La restauration des terres est non seulement une technique pour améliorer l'agriculture de subsistance. Mais elle peut également offrir des rendements financiers pour les entreprises et les investisseurs, ce qui explique pourquoi de nombreuses petites et moyennes entreprises de remise en état ont vu le jour. Elles comptent des entreprises de plantations distribuées et d'apiculture durable, ainsi que Green Pot Enterprises, une société d'Afrique orientale à croissance rapide qui loue des parts de sites de remise en état à des particuliers, qui peuvent alors bénéficier d'un rendement annuel sur leurs investissements. Mais pour que les entreprises de de remise en état maintiennent leur croissance, elles auront besoin d'un accès plus étendu au capital de croissance et d'un meilleur fonctionnement des marchés nationaux.

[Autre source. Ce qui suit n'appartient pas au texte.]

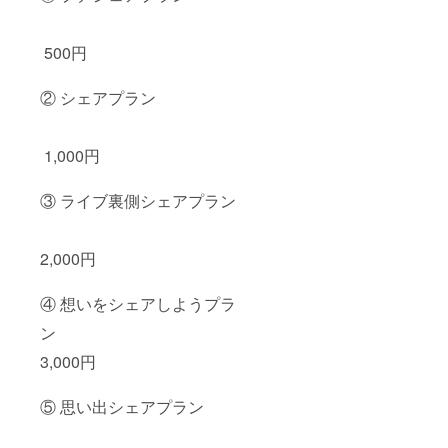
500円
② シェアプラン
1,000円
③ ライブ裏側シェアプラン
2,000円
④ 想いをシェアしようプラ
ン
3,000円
⑤ 思い出シェアプラン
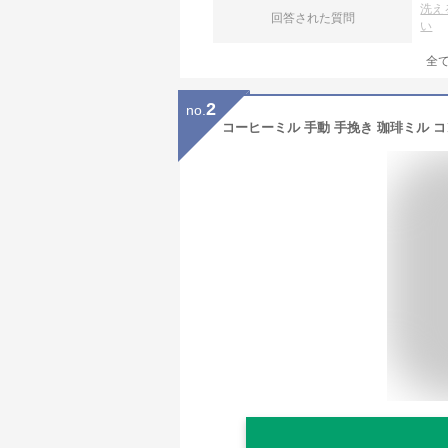
洗え
回答された質問
い
全
2
no.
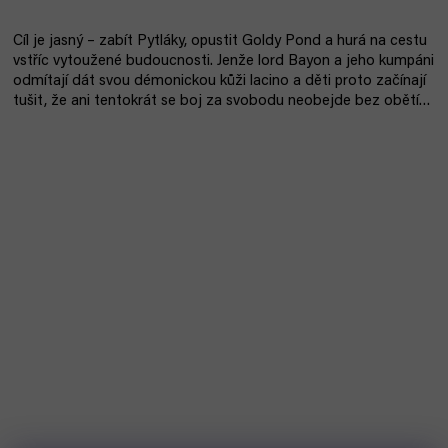
Cíl je jasný – zabít Pytláky, opustit Goldy Pond a hurá na cestu
vstříc vytoužené budoucnosti. Jenže lord Bayon a jeho kumpáni
odmítají dát svou démonickou kůži lacino a děti proto začínají
tušit, že ani tentokrát se boj za svobodu neobejde bez obětí…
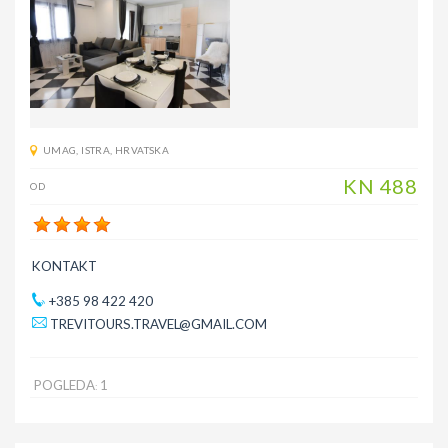
UMAG
,
ISTRA
,
HRVATSKA
KN
488
OD
KONTAKT
+385 98 422 420
TREVITOURS.TRAVEL@GMAIL.COM
POGLEDA
1
:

Les gouvernements nationaux ont également un rôle essentiel à jouer et 17 pays africains ont pris des engagements pour la remise en état au Bonn Challenge et à l'initiative AFR100, qui vise à remettre en état 100 millions d'hectares (247 millions d'acres, soit une zone d'à peu près la taille de l'Éthiopie), en Afrique d'ici 2030. L'approche proactive de l'Afrique de la remise en état est de bon augure, car les effets du changement climatique devraient frapper le continent plus durement que toute autre région du monde.

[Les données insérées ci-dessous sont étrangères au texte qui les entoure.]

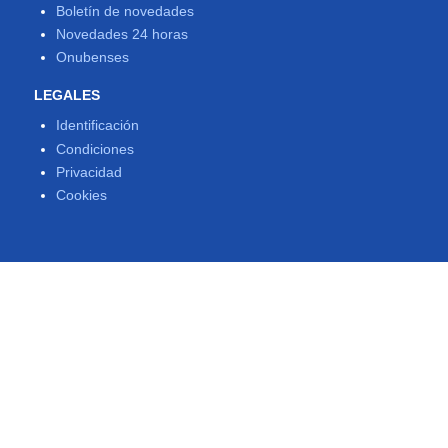
Boletín de novedades
Novedades 24 horas
Onubenses
LEGALES
Identificación
Condiciones
Privacidad
Cookies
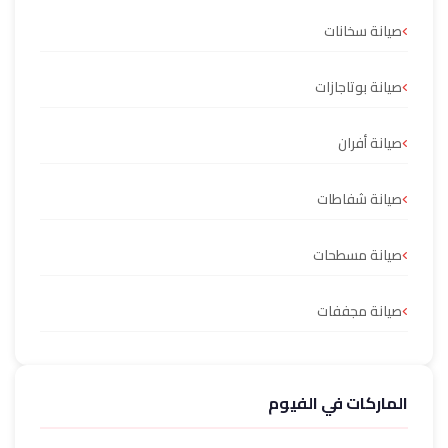
صيانة سخانات
صيانة بوتاجازات
صيانة أفران
صيانة شفاطات
صيانة مسطحات
صيانة مجففات
الماركات في الفيوم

La remise en état des sols n'est pas un choix : c'est une nécessité. Si les terres des pays africains ne sont pas récupérées, elles vont tomber dans un cercle vicieux de pauvreté et d'agitation politique, semblable à celui auquel nous assistons actuellement en Éthiopie. Des terres plus gravement dégradées sont plus difficiles à remettre en état, de sorte que chaque remise en état retardée est une occasion perdue pour l'environnement, pour l'économie et pour la paix.